Text provided Block Start

# Making wine barrel staves parallel



## Stevea1962 (Dec 27, 2014)

Need to make the edges parallels one can use the staves as the sides for a serving tray. Any idea how to do this?


----------



## Loren (May 30, 2008)

Got a band saw? Make a cradle to hold the stave.


----------



## Finn (May 26, 2010)

I would use a sliding taper jig on my table saw to get one side straight, then use the fence to cut the other side.


----------



## Stevea1962 (Dec 27, 2014)

I do not have a band saw but was thinking of getting a desktop planer as that may do the job. Also @Jim, how would I use the taper jog to do this?

Thanks


----------



## rick1955 (Jun 26, 2014)

http://www.rockler.com/taper-straight-line-jig


----------



## daddywoofdawg (Feb 1, 2014)

looks like you could make one pretty easy.
wouldn't a jointer do the trick?


----------



## 2002sheds (Aug 22, 2015)

This is a very old post by now, but I built a simple long sled with adjustable clamps, and took the "side to side" curve out by letting the fat part hang out and get cut off.

At that point. you can run the other edge against the fence…


----------



## Stevea1962 (Dec 27, 2014)

Thanks. Could you post a picture of the sled. Cheers


----------

Text provided Block End

Assignment 1:
Transcribe everything from "## rick1955 (Jun" down to "one pretty easy." in the wine barrel stave thread.
Assignment 2:
Give everything from the start of the records down to the line containing "la Famille, des", that line included, as a numbered list with blank lines omitted.

Supplied entries Block Start

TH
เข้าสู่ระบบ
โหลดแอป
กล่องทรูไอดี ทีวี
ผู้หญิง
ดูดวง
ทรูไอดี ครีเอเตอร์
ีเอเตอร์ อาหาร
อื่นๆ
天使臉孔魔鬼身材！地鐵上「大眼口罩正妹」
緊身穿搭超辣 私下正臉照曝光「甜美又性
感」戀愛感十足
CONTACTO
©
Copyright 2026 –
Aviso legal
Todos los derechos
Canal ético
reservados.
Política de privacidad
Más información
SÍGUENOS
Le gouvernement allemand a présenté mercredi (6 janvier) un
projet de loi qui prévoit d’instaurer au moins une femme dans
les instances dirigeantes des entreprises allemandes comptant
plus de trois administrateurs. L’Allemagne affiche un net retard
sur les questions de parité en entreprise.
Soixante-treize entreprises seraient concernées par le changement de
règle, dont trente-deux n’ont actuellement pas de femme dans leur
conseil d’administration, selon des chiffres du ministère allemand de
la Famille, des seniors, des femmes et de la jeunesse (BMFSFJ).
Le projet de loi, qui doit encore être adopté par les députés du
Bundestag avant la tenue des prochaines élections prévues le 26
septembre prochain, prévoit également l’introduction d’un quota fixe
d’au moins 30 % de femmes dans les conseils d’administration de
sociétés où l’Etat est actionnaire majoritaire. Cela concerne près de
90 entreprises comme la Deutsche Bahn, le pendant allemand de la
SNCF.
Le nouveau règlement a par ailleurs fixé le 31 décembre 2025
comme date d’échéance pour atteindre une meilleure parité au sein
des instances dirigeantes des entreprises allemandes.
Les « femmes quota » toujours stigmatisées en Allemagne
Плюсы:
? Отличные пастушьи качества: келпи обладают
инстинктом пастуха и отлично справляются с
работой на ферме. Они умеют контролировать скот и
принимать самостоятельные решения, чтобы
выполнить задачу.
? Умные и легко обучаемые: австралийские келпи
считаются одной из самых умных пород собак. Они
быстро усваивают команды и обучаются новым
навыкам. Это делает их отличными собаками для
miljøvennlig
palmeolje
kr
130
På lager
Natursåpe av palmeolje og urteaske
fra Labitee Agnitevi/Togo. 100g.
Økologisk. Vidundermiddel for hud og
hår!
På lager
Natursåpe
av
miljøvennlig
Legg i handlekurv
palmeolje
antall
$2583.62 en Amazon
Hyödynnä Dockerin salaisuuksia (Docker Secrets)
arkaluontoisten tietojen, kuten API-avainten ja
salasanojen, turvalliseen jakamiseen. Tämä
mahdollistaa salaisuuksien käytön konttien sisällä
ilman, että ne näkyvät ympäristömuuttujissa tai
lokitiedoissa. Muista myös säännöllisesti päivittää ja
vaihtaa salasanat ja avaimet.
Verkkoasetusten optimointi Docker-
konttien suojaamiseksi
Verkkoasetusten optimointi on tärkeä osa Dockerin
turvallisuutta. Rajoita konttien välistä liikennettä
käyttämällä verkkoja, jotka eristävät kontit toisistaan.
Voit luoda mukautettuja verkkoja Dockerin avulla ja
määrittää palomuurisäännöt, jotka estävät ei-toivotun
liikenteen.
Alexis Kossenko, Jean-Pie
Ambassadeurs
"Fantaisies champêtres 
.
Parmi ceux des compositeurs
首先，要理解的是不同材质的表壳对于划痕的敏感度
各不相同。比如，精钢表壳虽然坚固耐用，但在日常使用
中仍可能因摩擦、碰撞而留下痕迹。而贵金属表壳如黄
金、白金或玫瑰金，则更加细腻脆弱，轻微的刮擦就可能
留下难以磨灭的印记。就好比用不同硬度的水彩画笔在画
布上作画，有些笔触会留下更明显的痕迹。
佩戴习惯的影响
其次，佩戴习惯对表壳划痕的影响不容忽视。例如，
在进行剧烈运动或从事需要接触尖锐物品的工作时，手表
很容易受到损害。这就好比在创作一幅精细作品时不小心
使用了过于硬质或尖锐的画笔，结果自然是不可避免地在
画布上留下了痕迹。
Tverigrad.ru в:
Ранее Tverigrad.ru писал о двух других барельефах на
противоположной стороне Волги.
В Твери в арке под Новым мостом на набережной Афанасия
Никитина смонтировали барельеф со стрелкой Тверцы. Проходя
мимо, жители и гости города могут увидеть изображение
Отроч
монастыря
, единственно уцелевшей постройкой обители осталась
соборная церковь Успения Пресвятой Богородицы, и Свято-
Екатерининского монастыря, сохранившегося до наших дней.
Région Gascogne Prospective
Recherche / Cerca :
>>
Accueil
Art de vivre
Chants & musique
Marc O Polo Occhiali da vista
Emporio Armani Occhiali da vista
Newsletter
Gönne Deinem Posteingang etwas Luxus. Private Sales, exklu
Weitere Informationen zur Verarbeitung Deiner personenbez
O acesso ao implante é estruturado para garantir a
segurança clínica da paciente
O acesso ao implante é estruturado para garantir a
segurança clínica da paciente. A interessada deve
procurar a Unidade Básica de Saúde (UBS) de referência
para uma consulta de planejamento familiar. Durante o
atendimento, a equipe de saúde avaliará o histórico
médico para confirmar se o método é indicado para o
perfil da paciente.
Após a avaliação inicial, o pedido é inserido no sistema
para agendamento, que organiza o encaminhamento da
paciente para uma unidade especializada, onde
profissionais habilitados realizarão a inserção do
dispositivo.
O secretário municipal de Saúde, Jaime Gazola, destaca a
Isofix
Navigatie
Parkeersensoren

Supplied entries Block End

Exercise solution 1:
## rick1955 (Jun 26, 2014)

http://www.rockler.com/taper-straight-line-jig


----------



## daddywoofdawg (Feb 1, 2014)

looks like you could make one pretty easy.

Exercise solution 2:
1. TH
2. เข้าสู่ระบบ
3. โหลดแอป
4. กล่องทรูไอดี ทีวี
5. ผู้หญิง
6. ดูดวง
7. ทรูไอดี ครีเอเตอร์
8. ีเอเตอร์ อาหาร
9. อื่นๆ
10. 天使臉孔魔鬼身材！地鐵上「大眼口罩正妹」
11. 緊身穿搭超辣 私下正臉照曝光「甜美又性
12. 感」戀愛感十足
13. CONTACTO
14. ©
15. Copyright 2026 –
16. Aviso legal
17. Todos los derechos
18. Canal ético
19. reservados.
20. Política de privacidad
21. Más información
22. SÍGUENOS
23. Le gouvernement allemand a présenté mercredi (6 janvier) un
24. projet de loi qui prévoit d’instaurer au moins une femme dans
25. les instances dirigeantes des entreprises allemandes comptant
26. plus de trois administrateurs. L’Allemagne affiche un net retard
27. sur les questions de parité en entreprise.
28. Soixante-treize entreprises seraient concernées par le changement de
29. règle, dont trente-deux n’ont actuellement pas de femme dans leur
30. conseil d’administration, selon des chiffres du ministère allemand de
31. la Famille, des seniors, des femmes et de la jeunesse (BMFSFJ).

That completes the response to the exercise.